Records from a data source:
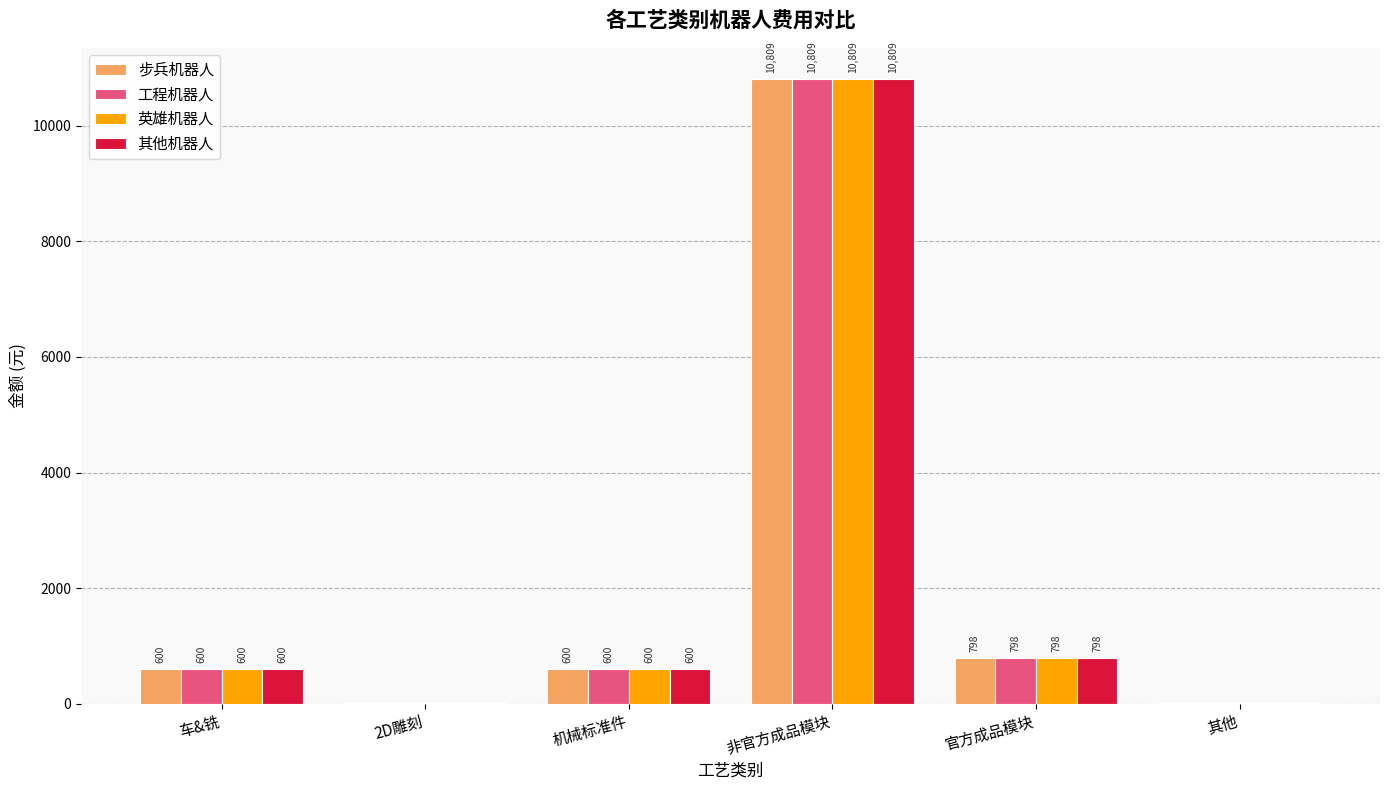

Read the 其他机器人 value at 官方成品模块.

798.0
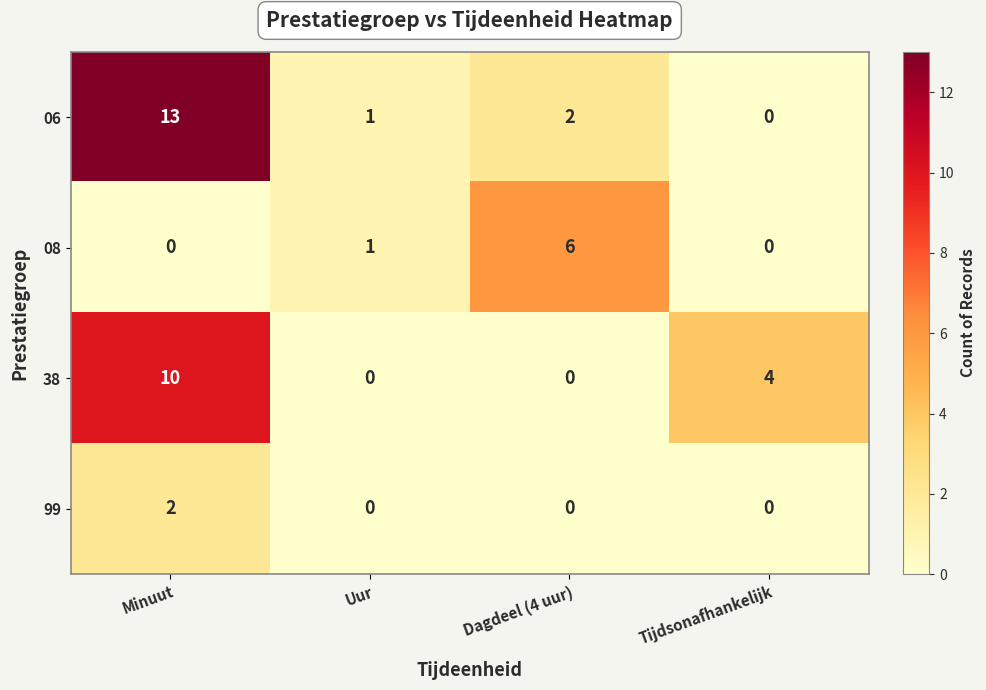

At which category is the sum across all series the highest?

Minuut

Exercise. Retype every one of the lines above character for character, omitting the pictures.

Answer space.
Read the 其他机器人 value at 官方成品模块.

798.0

At which category is the sum across all series the highest?

Minuut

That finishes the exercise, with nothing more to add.